Puzzle 5 - Error control

In this puzzle you implement a simple error control protocol. You will send a file from one machine to another over a faulty link.

This puzzle is much simpler than the last two puzzles and should only take one session (e.g. one evening) to complete. Since this is the last puzzle in cs519 we encourage you to complete it as soon as possible and be done with the cs519 puzzles.

Main goal

The main goal of this puzzle is to point out that you can have reliable communications over a faulty link.

How to do the puzzle

In this puzzle you will use the network topology below. A program running on m0 will send a file to a receiver running on m2 over a faulty link. Instead of changing the properties of a link we create a proxy that serves as the faulty link. The faulty link proxy is placed on m1.All packets going from m0 and m2 or from m2 to m0 must go through the proxy on m1. When the proxy receives a packet from m0 it will either forward it to m2 (unchanged) or drop it, depending on selected loss rate. The same goes for packets from m2 to m0.

Your assignment is to select and implement a protocol that will detect packet losses and correct for them. Your protocol runs at the end points, i.e. at the sender and the receiver. You cannot modify the faulty link proxy.

In general, you have to make sure that the file sent by the sender is received correctly at the receiver.

puzzle5.gif (1801 bytes)

You will find the init file for the topology above at /home/cs519/entrapid/topology/puzzle5.init. You do not need to setup any routes for this topology.

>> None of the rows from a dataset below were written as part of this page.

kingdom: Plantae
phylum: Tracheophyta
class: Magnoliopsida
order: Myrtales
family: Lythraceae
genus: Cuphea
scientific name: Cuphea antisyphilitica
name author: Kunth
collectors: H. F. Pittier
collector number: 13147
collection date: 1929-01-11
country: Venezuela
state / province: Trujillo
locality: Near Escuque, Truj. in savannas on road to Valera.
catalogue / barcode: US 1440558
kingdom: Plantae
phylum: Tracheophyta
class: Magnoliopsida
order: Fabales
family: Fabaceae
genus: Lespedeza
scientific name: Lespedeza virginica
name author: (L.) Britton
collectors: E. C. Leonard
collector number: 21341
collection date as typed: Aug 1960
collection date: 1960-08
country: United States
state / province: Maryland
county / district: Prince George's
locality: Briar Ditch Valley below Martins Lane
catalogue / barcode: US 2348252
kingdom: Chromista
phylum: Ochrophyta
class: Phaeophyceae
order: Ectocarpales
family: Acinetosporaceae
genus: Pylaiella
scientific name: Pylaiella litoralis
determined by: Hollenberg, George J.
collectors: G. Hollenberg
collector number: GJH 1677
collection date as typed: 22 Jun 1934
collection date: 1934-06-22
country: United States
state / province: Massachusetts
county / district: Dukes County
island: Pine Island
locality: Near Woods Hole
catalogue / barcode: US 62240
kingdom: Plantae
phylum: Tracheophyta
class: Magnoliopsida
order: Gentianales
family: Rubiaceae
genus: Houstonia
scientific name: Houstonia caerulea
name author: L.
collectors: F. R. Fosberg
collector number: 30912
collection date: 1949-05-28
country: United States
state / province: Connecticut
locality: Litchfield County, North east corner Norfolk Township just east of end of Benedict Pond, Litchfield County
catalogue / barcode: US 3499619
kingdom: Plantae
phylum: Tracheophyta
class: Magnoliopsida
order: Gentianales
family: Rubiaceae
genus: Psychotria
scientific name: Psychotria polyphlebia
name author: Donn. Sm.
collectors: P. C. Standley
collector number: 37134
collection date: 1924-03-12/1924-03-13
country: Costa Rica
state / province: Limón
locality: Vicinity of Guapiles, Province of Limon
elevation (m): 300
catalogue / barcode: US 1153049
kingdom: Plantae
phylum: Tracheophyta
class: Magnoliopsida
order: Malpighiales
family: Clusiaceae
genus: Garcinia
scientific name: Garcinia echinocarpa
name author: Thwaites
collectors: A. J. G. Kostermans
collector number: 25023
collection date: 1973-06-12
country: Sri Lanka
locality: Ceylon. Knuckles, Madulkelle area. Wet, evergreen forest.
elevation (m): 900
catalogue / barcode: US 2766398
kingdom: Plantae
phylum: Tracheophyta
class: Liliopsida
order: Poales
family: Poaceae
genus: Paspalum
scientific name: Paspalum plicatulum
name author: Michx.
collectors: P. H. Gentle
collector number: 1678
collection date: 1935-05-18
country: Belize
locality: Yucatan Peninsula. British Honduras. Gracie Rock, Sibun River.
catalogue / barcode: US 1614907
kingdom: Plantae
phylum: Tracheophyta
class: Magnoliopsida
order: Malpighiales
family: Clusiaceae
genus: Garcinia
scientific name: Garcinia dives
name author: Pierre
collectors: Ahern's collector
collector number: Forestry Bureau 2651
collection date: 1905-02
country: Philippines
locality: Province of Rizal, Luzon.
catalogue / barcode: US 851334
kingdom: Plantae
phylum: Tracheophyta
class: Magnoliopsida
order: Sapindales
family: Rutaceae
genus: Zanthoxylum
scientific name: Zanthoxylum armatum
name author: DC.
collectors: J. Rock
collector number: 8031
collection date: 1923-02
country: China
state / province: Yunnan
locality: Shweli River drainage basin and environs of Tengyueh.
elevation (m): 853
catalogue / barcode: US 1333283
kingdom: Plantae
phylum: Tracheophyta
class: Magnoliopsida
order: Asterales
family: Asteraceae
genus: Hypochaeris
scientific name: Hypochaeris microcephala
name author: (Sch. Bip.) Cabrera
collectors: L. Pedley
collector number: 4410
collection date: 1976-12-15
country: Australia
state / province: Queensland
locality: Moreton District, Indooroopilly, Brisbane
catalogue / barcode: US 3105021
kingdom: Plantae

We provide a prototype for the sender and the receiver, and the faulty_link proxy. You will find all three programs along with makefiles in /home/cs519/entrapid/puzzle5/.

The sender

The sender reads a file from stdin and sends it over to the receiver. The sender will be running on m0. The prototype we provide reads in the file from stdin (note: since we do not need non-blocking stdin we will not have the same problem some students experienced in puzzle 3). Then it sends a UDP packet of size 64 to m1 on port 15000 until it reaches the end of the input file. At the very end it sends a special control packet to m1 to indicate EOF. Since we do not have notion of connection when using UDP, m1 and m2 have no idea when m0 closes. We use the EOF packet to tell both m1 and m2 that there are no more data coming. EOF packets are never dropped at m1. The EOF packet is simply 64 bytes of '\0'.

You can change the sender (and the receiver) as you want but it has to:

Usage of sender:

% sender < <text-file>
%

The faulty_link

The faulty_link proxy serves as faulty link between m0 and m2. It takes one parameter, loss rate: from 0.0 (no losses) to 1.0 (drop all).

The proxy reads on UDP port 15000. All packets it gets from m0 are forwarded to m2 or dropped and vice versa. You should run faulty_link on m1.

When the faulty_link sees EOF packet, it forwards it and quits.

Usage of faulty_link:

% faulty_link <loss-rate>

To make the fault_link program do:

% make -f Makefile.faulty_link

The receiver

The receiver should receive the whole file from the sender and print it out to stdout. If it receives a packet containing '\0' then it should print out the data up to the '\0' and quit. Note: If, for example, the last data packet sent by the sender has only 37 bytes of data it sets the 38th byte to '\0' and sends it (as 64 byte packet) - this packet is then followed by an EOF packet. The receiver will get a packet of size 64. It should only print out the first 37 bytes of data (up tp the first '\0') and then quit.

Note: If you want to print some progress messages from the receiver use stderr. If you print something else than the data file you will spoil your output - and your grade.

Usage of receiver:

% receiver > <file>

Assumptions and hints

Grading

We will run your sender on m0 and your receiver on m2. We will feed the sender of some large text file. If the output of your receiver matches exactly the input file you will get a full grade. If it has some errors, missing data, or extra data, you will get 0.

Note: This puzzle is simple and we will not give 80% grade - even if your implementation only has a minor bug.

What to submit

Please first read the overall submission instructions. In addition, please follow these instructions:

Submit all files you need to build the sender and the receiver. This includes sender.cpp, receiver.cpp, Makefile (the Makefile should build only the sender and the receiver, but not the faulty_link proxy) and other source files needed to build the sender and the receiver.

Instead of sending many files you should tar all files needed and uuencode it before submitting it. If you need instructions on how to use tar and uuencode please read the man pages or see the instructions given for puzzle 4.

IMPORTANT

Then mail the uuencoded tar file to snorri@cs.cornell.edu as usual using mailx.

In the email you send me the subject line must be: CS519: Homework 5

Put a one line comment at the top of your code with your name and Cornell ID (6 digits) with the prefixes "Student:"  and "CornellID:".